Elephant riding is a big tourist attraction in many Asian countries such as Sri Lanka, India, Laos, Cambodia, Vietnam, Indonesia and Thailand. It seems to be on everyone’s bucket list when they go to visit any of these places, but do they really know the truth about it? Most people probably don’t.
It’s mentally and physically bad for elephants. They will have been trained from a young age to allow humans on their backs and to interact with them. The process to achieve this is horrifying. The trainers will break the elephants spirit in a method known as ‘the crush’. The men will first have to buy or capture the baby elephant, the latter will probably involve killing the elephants that protect the calf and selling their body parts. Once they have the baby elephant they will beat it and frighten it over a duration of days, to ready it for the tourist industry. There are some other ways to capture and train elephants for the tourist industry, all of them brutal. Men will use chains and hooks to control the elephants and in some cases the elephants will attack their trainers, which are known as mahouts. The method of developing a fear of the mahout in the elephant by beating it, is often the cause of elephants lashing out.
Many elephants will also collapse and die of exhaustion due to working everyday, trudging along hot roads, dehydrated and without veterinary care. Despite their great size, elephants are not made to carry our weight. It is bad for their spines and will wear down the tissue and bones on an elephants back. Plus the chair that tourists will sit on can damage their skin. Being poked and prodded with hooks will not help either. Elephants are also often used in ceremonies or parades, as we saw in Sri Lanka, with their legs and necks chained and shackled, men with sticks on either side of them, loud noises surrounding them and people or temples balanced on top of them. They may be treated well after the celebrations but it is still bad for their health, especially if it is a yearly or monthly occurrence.
Of course it’s not just captive elephants that are suffering. Wild elephants habitats are fading due to logging, being cleared for crops and houses, and ultimately the growth of the human population. They are also being poached for their ivory, meat and body parts or captured to preform or be trained to be ridden. Asian elephants are an endangered species, with more than 100,000 around the turn of the last century halving to around 35,000-40,000 wild Asian elephants.

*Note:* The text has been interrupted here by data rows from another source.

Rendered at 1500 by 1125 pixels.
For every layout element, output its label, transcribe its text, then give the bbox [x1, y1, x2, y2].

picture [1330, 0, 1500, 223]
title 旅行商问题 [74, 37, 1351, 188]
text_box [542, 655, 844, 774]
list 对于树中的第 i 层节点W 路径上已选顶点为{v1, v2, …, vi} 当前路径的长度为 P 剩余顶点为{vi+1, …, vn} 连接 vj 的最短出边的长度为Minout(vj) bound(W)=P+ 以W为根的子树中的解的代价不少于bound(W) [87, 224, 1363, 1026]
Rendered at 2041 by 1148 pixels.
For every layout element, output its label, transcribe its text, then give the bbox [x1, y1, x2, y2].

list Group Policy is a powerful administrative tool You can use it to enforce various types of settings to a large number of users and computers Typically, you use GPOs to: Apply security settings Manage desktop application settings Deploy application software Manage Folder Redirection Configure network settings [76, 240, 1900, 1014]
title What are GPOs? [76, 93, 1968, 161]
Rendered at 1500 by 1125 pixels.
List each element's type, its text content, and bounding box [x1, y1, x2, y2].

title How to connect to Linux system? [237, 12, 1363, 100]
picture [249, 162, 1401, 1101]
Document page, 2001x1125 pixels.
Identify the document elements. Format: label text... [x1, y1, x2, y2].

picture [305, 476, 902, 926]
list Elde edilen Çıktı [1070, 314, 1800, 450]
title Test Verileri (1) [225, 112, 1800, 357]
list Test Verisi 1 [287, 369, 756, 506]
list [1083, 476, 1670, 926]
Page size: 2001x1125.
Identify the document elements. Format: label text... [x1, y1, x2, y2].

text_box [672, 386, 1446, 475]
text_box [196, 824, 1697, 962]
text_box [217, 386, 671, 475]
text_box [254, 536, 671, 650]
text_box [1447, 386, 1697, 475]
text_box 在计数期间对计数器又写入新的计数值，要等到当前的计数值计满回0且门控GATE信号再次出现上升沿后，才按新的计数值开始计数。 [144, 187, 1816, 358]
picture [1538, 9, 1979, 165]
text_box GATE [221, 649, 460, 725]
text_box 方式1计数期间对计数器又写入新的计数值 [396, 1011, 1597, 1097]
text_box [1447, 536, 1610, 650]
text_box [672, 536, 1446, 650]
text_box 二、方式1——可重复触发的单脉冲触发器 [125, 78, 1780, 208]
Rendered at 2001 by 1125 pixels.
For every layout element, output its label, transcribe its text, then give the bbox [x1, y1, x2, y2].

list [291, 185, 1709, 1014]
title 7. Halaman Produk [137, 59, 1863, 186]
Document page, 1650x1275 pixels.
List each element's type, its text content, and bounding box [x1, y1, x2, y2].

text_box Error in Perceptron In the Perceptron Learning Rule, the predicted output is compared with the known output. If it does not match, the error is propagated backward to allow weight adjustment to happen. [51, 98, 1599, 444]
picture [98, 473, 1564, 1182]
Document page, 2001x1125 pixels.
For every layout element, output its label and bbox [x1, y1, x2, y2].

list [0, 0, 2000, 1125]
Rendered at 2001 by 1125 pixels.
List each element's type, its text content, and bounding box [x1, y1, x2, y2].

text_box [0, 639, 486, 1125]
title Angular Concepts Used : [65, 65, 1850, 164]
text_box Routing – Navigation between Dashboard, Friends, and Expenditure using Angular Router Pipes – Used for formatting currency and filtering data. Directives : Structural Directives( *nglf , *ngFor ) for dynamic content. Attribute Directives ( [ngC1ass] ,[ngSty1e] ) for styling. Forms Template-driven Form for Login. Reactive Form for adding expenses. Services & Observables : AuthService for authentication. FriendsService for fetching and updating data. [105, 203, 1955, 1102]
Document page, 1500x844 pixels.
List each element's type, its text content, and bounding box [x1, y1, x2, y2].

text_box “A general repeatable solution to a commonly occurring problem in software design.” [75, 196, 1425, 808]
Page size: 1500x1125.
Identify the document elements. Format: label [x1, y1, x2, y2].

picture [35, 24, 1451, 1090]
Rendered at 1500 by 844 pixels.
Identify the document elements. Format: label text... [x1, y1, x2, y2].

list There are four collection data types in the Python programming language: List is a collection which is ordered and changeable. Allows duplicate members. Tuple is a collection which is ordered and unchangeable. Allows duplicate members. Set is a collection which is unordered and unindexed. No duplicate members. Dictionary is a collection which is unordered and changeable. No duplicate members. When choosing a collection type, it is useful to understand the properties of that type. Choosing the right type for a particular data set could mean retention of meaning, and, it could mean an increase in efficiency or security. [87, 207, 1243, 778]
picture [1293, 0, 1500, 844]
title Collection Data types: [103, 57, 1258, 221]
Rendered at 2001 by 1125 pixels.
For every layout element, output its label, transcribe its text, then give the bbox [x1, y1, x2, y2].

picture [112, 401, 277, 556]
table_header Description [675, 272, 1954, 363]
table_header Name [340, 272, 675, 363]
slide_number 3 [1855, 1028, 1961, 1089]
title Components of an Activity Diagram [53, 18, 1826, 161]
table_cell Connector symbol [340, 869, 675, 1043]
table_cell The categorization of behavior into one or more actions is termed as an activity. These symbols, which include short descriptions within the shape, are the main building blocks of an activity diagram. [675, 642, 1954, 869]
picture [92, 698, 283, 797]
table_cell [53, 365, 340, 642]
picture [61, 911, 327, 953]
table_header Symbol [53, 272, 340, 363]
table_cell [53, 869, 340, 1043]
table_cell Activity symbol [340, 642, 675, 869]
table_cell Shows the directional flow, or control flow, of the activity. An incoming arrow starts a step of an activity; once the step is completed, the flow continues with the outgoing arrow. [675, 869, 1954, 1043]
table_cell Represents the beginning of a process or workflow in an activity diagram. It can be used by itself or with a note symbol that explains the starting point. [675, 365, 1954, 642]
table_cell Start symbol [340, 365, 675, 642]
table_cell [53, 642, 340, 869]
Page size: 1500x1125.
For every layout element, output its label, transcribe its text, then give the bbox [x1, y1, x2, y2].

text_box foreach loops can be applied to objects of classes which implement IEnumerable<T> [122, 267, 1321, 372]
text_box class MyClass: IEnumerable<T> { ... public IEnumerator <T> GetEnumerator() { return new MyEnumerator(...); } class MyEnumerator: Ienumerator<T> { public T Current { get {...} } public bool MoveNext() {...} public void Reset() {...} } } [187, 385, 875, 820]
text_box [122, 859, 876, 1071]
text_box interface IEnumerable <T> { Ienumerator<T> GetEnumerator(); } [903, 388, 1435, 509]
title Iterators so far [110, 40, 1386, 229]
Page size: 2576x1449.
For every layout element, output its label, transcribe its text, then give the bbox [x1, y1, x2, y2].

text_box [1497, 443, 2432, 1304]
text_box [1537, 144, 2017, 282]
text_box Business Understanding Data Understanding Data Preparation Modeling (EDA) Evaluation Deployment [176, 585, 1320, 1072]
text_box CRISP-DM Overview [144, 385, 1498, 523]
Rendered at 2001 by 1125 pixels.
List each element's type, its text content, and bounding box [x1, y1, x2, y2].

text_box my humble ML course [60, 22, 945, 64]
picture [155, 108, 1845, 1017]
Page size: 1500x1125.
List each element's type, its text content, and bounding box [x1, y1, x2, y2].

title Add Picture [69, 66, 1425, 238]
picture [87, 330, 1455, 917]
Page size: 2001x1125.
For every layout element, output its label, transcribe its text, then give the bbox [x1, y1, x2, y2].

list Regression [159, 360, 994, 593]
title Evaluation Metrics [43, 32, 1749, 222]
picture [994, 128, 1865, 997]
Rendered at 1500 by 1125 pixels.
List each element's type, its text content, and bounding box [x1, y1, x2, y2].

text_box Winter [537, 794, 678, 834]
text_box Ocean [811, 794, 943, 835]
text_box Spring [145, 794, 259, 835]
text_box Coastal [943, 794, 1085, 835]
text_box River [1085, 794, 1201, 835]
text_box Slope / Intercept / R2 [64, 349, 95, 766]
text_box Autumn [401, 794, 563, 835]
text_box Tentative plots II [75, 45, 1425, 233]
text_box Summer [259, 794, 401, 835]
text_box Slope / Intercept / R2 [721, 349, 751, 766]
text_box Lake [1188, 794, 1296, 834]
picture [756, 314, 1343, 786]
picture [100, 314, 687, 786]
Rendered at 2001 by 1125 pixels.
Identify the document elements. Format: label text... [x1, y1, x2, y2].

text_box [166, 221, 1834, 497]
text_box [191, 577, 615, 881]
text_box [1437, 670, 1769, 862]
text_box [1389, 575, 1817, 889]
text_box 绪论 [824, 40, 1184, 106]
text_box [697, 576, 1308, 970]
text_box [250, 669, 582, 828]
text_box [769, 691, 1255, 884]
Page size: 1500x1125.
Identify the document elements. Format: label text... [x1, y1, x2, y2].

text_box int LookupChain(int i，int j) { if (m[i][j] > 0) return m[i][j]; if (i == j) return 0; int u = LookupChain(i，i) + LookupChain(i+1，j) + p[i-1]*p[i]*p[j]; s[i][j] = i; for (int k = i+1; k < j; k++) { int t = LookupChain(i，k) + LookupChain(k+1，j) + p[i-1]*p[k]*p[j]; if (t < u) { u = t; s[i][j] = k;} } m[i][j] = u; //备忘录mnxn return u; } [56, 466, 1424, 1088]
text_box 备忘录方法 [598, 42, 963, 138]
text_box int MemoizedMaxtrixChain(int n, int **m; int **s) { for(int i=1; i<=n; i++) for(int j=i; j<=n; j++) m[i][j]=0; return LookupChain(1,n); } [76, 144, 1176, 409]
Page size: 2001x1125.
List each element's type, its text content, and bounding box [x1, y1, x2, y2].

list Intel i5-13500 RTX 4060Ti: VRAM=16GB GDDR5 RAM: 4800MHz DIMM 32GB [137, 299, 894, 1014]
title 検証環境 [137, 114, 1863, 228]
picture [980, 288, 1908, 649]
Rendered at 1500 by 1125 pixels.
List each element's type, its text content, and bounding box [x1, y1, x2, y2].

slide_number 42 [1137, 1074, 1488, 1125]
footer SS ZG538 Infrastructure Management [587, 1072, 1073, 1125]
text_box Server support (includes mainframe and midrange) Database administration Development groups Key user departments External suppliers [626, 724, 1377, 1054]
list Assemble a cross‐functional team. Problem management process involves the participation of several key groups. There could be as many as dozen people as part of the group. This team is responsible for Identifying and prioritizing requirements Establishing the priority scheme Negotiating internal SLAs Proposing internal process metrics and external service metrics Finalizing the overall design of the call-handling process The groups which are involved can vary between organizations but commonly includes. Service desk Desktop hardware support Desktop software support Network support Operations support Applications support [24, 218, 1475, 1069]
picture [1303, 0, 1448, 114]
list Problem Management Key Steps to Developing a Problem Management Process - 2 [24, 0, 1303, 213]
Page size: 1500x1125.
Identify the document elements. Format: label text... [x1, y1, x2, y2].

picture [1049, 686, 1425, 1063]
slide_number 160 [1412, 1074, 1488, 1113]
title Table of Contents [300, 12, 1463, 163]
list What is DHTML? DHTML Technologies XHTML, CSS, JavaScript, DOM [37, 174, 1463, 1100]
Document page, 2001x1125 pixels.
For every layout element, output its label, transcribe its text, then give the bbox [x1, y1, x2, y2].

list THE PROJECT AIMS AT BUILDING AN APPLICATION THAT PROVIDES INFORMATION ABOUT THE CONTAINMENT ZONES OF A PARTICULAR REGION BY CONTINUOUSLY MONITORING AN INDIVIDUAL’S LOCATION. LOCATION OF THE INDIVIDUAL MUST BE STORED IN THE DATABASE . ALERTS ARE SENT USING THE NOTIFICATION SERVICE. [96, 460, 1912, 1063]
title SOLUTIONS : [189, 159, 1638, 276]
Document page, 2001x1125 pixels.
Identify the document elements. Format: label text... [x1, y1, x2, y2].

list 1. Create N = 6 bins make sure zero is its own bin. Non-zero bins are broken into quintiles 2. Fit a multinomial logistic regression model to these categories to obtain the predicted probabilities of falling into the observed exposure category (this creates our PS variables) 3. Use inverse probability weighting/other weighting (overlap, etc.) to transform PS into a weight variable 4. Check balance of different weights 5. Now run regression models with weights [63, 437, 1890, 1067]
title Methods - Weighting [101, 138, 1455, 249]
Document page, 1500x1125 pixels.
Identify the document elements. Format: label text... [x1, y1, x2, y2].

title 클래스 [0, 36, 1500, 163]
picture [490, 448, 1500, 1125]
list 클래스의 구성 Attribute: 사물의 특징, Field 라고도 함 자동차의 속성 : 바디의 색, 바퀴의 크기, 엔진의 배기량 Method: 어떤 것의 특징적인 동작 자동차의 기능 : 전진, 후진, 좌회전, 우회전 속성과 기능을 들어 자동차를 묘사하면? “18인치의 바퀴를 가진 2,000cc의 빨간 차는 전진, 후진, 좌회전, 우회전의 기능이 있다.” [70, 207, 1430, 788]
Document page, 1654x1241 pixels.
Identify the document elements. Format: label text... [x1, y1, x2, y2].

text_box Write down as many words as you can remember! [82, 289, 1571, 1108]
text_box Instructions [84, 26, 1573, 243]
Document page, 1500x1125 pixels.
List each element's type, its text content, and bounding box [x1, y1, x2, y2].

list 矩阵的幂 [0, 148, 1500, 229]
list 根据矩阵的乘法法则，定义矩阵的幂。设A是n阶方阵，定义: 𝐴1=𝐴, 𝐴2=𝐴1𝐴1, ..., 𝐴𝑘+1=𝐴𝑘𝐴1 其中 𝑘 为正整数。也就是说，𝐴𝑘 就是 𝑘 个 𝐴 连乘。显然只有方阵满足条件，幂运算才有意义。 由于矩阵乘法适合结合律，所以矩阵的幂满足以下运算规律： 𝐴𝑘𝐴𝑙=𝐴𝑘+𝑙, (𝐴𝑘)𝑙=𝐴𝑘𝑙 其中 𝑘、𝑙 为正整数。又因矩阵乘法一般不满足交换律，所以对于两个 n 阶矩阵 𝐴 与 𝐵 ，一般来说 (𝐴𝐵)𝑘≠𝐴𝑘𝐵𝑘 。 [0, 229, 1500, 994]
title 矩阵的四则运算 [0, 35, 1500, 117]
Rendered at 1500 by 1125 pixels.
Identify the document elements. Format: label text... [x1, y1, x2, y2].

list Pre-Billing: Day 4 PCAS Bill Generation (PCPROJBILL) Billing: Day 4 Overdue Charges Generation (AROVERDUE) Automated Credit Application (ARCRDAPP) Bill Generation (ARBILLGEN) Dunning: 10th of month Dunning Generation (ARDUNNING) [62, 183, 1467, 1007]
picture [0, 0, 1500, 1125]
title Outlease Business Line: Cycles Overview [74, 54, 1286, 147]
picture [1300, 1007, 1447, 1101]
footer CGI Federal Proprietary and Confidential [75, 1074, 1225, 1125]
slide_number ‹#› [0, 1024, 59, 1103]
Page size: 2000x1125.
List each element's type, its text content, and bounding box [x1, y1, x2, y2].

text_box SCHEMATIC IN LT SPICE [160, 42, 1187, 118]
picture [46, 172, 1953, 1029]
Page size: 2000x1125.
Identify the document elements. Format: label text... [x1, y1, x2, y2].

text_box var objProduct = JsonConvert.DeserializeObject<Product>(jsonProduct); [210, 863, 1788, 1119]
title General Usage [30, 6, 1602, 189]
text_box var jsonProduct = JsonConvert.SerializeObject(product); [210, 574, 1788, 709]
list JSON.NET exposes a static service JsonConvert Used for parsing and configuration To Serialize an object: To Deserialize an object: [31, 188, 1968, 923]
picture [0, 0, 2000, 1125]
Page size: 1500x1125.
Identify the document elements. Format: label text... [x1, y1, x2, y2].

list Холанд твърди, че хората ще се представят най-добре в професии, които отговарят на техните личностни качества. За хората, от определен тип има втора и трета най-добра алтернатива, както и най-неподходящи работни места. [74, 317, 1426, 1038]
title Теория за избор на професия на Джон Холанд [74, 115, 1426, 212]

The African elephant population is also decreasing, from a few million at the start of the twentieth century to between 450,000-700,000. So we need to start doing everything we can to help save these beauties and their homes. And that starts with protecting their habitats, discouraging riding and performances, and use of them in ceremonies or parades.
Even if your not going to ride elephants and simply want to play, bath and feed them, be cautious of where you choose to go. Many of the elephants will most likely be treated similarly to accept the company of humans. Sometimes just observing them in the wild might be best but make sure you pick a tour, wildlife park or safari that respects the creatures by not allowing many vehicles into the park and has restrictions of how close you can get. Many people who go riding or pay to see them preform say its because they love the animals. Well if you really do love them, then PLEASE DON’T RIDE THEM!!!